W dniu 9 grudnia 2013 r. D. Ż. (1) uiścił zamawiającemu kwotę 12.000 zł tytułem pierwszej części wynagrodzenia za wykonanie przedmiotu umowy.

(dowód: paragon, k. 93; faktura, k. 21; dokument kasowy, k. 22)

W grudniu 2013 r. strony zawarły aneks numer (...). do umowy z dnia 30 listopada 2013 r. Aneks ten rozszerzał zakres zamówienia o dzieło oznaczone symbolem 279.13 – witryna przy schodach oraz wprowadzał zmianę w zakresie wykonania dzieła oznaczonego symbolem 295.13 – meble łazienkowe. W związku ze zmianą zakresu prac strony ustaliły podwyższenie wynagrodzenia wykonawcy za wykonanie przedmiotu umowy z kwoty 24.000 zł do kwoty 27.250 zł brutto płatnej na dotychczasowych zasadach. Wskutek tej zmiany wzrosła wartość drugiej części wynagrodzenia wykonawcy z kwoty 12.000 zł do kwoty 15.250 zł brutto. Aneks nie został zawarty w formie pisemnej.

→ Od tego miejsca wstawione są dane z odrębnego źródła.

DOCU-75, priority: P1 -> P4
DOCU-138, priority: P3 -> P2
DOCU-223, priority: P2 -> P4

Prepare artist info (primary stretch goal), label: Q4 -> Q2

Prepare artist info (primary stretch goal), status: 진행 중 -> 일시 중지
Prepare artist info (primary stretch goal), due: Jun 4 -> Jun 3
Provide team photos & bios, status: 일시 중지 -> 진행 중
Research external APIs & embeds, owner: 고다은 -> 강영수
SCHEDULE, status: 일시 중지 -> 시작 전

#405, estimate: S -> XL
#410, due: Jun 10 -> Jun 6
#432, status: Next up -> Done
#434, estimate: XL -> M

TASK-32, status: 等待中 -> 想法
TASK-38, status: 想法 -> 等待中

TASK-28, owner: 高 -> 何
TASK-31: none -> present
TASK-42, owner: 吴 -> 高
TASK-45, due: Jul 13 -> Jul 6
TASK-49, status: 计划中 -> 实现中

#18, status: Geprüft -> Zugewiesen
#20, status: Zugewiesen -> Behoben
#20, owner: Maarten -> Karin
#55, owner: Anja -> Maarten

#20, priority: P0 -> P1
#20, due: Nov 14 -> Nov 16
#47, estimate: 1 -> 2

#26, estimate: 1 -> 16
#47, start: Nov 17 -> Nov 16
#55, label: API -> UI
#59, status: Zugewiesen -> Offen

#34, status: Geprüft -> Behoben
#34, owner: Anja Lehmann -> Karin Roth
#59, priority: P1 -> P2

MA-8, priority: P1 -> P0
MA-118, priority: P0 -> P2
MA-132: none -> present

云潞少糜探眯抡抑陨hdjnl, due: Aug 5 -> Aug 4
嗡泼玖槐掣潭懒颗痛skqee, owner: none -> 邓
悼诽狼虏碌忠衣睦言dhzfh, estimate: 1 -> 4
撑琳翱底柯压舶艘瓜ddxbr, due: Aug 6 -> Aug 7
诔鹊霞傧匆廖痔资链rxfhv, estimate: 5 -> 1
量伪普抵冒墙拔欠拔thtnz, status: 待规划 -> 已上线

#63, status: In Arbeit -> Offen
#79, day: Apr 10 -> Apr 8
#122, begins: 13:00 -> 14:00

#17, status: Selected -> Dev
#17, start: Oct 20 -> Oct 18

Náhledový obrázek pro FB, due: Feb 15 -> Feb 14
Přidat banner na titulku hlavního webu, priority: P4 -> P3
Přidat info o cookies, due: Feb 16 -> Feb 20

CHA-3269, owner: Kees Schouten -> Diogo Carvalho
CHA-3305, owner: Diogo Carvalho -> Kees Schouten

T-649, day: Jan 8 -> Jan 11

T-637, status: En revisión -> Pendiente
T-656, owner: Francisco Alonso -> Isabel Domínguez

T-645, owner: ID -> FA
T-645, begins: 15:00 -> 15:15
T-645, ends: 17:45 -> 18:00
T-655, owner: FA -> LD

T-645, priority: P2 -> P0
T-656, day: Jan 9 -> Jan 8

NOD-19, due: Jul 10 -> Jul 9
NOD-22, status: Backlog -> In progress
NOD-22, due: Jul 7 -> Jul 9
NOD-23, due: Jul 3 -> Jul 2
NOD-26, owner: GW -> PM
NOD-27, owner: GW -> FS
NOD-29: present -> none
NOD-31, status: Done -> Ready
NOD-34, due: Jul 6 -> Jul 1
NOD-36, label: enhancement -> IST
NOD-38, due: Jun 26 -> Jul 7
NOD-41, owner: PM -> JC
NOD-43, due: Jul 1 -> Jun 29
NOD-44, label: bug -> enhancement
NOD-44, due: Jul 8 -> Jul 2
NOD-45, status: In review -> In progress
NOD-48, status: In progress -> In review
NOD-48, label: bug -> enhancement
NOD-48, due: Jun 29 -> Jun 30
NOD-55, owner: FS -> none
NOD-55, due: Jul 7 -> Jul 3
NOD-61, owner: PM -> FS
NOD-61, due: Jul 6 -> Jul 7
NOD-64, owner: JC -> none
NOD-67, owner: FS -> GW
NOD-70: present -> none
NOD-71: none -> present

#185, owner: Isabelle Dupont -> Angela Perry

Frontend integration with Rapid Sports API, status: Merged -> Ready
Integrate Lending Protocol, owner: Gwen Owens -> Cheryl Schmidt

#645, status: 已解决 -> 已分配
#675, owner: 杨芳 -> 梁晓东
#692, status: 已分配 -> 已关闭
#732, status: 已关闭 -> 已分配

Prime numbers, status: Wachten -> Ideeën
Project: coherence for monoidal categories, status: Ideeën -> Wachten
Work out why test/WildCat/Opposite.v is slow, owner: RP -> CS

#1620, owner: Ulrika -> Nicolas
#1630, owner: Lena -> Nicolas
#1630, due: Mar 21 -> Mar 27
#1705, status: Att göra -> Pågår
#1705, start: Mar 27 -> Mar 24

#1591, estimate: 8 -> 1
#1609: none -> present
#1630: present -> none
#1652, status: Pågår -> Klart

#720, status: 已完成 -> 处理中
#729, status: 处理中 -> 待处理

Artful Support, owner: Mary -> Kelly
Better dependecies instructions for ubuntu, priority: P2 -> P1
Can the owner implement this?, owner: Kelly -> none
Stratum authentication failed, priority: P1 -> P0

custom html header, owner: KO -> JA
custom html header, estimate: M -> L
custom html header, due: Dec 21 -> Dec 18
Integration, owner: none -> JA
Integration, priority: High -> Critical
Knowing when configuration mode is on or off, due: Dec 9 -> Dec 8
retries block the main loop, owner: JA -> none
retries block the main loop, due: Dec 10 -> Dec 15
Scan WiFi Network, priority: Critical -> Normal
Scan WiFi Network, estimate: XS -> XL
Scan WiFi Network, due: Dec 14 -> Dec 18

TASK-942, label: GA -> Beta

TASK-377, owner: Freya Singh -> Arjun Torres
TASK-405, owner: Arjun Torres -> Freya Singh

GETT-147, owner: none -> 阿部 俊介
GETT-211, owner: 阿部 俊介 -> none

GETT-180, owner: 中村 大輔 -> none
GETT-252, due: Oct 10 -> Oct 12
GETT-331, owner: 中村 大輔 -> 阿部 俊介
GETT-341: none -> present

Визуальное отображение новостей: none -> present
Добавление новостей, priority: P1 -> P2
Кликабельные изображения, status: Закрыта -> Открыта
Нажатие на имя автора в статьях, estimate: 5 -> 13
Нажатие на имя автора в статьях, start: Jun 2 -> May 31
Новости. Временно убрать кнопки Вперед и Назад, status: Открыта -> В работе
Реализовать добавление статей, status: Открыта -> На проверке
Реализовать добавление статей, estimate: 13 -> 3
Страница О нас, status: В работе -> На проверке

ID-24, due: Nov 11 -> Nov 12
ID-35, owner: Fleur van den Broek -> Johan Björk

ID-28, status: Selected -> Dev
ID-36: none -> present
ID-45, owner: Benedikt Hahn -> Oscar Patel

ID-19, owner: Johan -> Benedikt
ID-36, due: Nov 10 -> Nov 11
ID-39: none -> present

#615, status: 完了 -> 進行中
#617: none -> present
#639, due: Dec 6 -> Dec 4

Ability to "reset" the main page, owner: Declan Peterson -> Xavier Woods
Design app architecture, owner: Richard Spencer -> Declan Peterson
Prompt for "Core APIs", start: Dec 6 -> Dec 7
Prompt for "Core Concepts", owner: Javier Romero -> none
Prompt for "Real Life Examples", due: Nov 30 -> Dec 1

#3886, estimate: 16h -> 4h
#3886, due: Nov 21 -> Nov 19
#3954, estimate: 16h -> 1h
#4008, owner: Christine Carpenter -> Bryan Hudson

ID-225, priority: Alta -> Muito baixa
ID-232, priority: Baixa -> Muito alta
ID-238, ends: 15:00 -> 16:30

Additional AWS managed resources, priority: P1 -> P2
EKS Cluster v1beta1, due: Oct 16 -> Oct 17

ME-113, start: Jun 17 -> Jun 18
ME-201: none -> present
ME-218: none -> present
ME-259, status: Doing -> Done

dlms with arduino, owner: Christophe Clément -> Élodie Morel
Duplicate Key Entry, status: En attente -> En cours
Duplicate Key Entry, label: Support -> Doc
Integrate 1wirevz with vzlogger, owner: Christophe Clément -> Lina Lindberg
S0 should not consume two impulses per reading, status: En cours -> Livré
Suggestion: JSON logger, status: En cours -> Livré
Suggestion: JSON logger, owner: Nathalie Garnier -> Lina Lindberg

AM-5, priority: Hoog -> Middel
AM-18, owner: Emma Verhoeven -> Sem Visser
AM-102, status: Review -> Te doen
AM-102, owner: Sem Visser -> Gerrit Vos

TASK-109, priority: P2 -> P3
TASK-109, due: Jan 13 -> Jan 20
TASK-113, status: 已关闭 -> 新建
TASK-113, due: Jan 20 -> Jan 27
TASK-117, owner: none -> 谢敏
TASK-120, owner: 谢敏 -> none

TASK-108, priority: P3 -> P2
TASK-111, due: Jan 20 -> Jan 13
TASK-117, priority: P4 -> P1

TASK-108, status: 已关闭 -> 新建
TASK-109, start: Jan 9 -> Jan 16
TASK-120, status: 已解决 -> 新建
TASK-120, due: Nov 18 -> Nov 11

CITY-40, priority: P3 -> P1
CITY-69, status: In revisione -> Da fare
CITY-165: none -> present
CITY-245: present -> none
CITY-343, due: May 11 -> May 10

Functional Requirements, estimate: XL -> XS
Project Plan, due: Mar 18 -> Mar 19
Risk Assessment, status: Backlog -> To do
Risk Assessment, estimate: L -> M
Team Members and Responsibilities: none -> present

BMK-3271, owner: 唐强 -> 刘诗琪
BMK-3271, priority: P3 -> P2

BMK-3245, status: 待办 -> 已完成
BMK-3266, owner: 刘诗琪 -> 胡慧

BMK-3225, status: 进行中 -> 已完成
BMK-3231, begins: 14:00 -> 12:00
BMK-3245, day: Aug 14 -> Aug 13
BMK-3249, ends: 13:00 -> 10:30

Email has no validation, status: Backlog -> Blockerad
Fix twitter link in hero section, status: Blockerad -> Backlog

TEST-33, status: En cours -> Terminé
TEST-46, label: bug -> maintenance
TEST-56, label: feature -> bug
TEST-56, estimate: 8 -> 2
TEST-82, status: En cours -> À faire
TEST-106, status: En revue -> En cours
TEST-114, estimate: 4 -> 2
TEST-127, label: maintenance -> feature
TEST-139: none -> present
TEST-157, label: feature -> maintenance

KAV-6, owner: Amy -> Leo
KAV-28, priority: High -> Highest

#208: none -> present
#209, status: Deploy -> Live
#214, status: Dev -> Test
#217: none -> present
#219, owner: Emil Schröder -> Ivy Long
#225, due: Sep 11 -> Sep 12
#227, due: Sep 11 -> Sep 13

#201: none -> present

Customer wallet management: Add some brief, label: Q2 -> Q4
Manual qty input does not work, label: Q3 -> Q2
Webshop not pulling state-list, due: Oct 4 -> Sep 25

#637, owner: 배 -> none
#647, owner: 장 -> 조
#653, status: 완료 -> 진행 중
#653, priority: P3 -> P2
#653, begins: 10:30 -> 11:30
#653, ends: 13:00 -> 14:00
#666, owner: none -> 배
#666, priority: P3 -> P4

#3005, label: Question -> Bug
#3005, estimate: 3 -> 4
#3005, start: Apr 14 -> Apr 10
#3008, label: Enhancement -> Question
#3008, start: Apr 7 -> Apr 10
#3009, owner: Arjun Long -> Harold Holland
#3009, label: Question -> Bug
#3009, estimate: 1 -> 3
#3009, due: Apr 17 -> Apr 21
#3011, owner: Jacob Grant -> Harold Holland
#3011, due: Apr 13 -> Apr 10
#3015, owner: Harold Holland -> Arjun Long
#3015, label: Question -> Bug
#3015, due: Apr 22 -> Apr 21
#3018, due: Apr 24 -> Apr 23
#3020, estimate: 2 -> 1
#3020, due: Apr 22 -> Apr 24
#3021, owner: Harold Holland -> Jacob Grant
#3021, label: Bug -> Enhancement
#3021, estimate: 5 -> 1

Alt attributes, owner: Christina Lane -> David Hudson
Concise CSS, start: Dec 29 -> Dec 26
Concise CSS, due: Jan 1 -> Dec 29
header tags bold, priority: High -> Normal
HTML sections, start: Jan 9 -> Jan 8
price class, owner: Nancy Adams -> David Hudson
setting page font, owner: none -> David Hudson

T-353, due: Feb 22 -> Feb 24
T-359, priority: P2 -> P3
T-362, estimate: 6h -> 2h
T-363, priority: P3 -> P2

(dowód: aneks, k. 15 – 19; wiadomość, k. 83; faktura korygująca, k. 23 – 24)

Przedmiot zamówienia z umowy z dnia 30 listopada 2013 r. został dostarczony zamawiającemu na początku stycznia 2014 r. w zakresie nieobejmującym witryny przy schodach i mebli łazienkowych. Wykonawca na życzenie zamawiającego rozpoczął montaż przedmiotu zamówienia, realizowany równolegle z montażem przedmiotu zamówienia z umowy z dnia 13 listopada 2013 r. W dniu 8 stycznia 2014 r. strony spisały protokół regulujący ustalenia w przedmiocie odstępstwa w stosunku do zamówienia kolorystyki dostarczonych mebli. Ustalono, że E. pomaluje niepoprawnie wykonane elementy, tak aby w obrębie jednej otwartej przestrzeni lub kondygnacji meble miały jednolitą kolorystykę (jednolity odcień bieli). Na kondygnacji I budynku wszystkie zabudowy miały posiadać kolor biały w odcieniu śnieżnobiałym. Na parterze budynku w obrębie kuchni, jadalni zabudowy meblowe miały posiadać kolor biały w odcieniu lekko złamanym, w pozostałej części parteru: wiatrołapie, korytarzu, przedsionku, zabudowy miały mieć kolor biały odcień śnieżnobiały. Uzgodnienia stanowiły akceptację D. Ż. (1) co do odstępstwa kolorystycznego i rezygnację z zastrzeżeń co do koloru S (...) – lakierowanego półmatowo w zakresie umowy z dnia 13 listopada 2013 r. i 30 listopada 2013 r.

(dowód: protokół, k. 91)

W dniu 11 stycznia 2014 r. został sporządzony protokół odbioru prac stolarsko – montażowych oraz mebli z umowy z dnia 30 listopada 2013 r. Strony potwierdziły dostawę i montaż bez zastrzeżeń: spiżarni, garderoby na dole, górnej szafy, szafy w pokoju gościnnym, biblioteki, zabudowy wiatrołapu, szafy przy garażu. Stwierdzono brak dostarczenia mebli łazienkowych oraz witryny przy schodach.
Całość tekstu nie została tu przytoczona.